她又說些稀奇古怪的話來了。不過杜君顏身體裏寄居的靈魂應當是個心胸開闊的女子,有自己的志向,如光風霁月,清朗開闊。如果永遠困在杜府當個小小的庶女,将來長大後就嫁人,或者低嫁,或者高嫁做妾,那她這一生可真就被困住了。

她探過身子,悄聲說道:“實話跟你說,即使現在不能走,等我再大一點,我也是要離家出走的。所以不如利用這個機會光明正大地走。”

真是驚世駭俗的想法,我從來沒見過這樣的女子。“你到底是從哪裏來的?”

“這是個秘密。”她眨了眨眼,然後又推我,“哎呀,先別說這些了。這可是個好機會,我不能表現得心甘情願地走,我要弄得好像是被杜君姿逼着走的,這件事最好還要讓杜守言知道,讓他看看自己疼愛的女兒是怎樣的自私自利,這可是對你大有好處的。”
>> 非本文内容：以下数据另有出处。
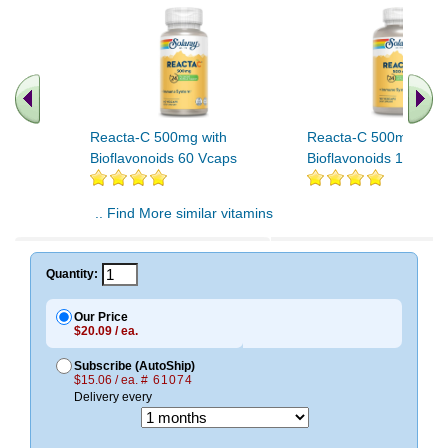
Reacta-C 500mg with
Reacta-C 500mg with
Bioflavonoids 60 Vcaps
Bioflavonoids 120 Vc
.. Find More similar vitamins
..
Quantity:
Our Price
$20.09 / ea.
Subscribe (AutoShip)
$15.06 / ea.
# 61074
Delivery every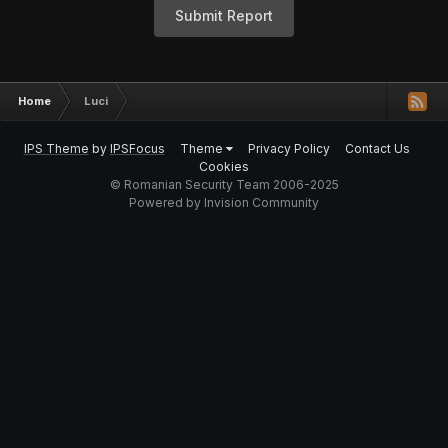
Submit Report
Home
Luci
IPS Theme
by
IPSFocus
Theme
Privacy Policy
Contact Us
Cookies
© Romanian Security Team 2006-2025
Powered by Invision Community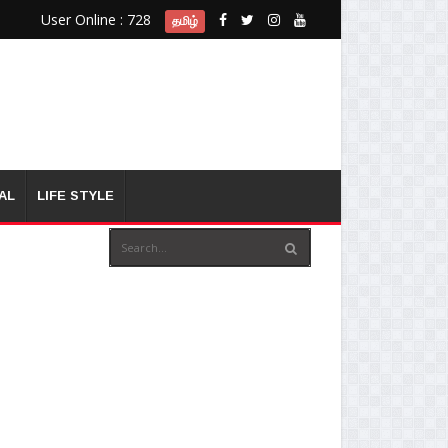
User Online : 728
தமிழ்
AL
LIFE STYLE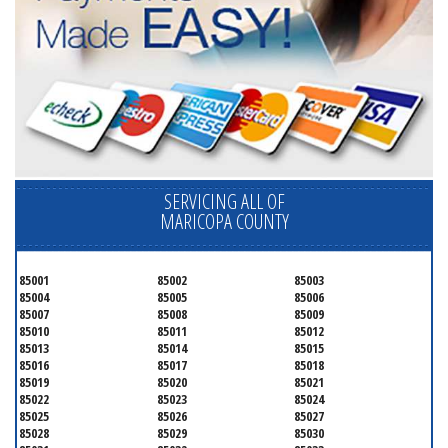
SERVICING ALL OF
MARICOPA COUNTY
85001
85002
85003
85004
85005
85006
85007
85008
85009
85010
85011
85012
85013
85014
85015
85016
85017
85018
85019
85020
85021
85022
85023
85024
85025
85026
85027
85028
85029
85030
難為她要離開這裏,還要再踩杜君姿一腳。我問道:“那要怎麽做?”

她探過身子,附在我耳邊叽裏咕嚕地說了一段話。

我們一起離開湖邊,去了春暖閣見母親。

母親看到我了,朝我招招手,“容姐兒來了,快來看黃繡娘新繡的絲帕,這桃花繡得倒像是你畫在紙上的那些桃花。”我慢吞吞地走過去,這絲帕的繡樣就是照着我描的畫繡的,黃繡娘技藝高超,焉能不像?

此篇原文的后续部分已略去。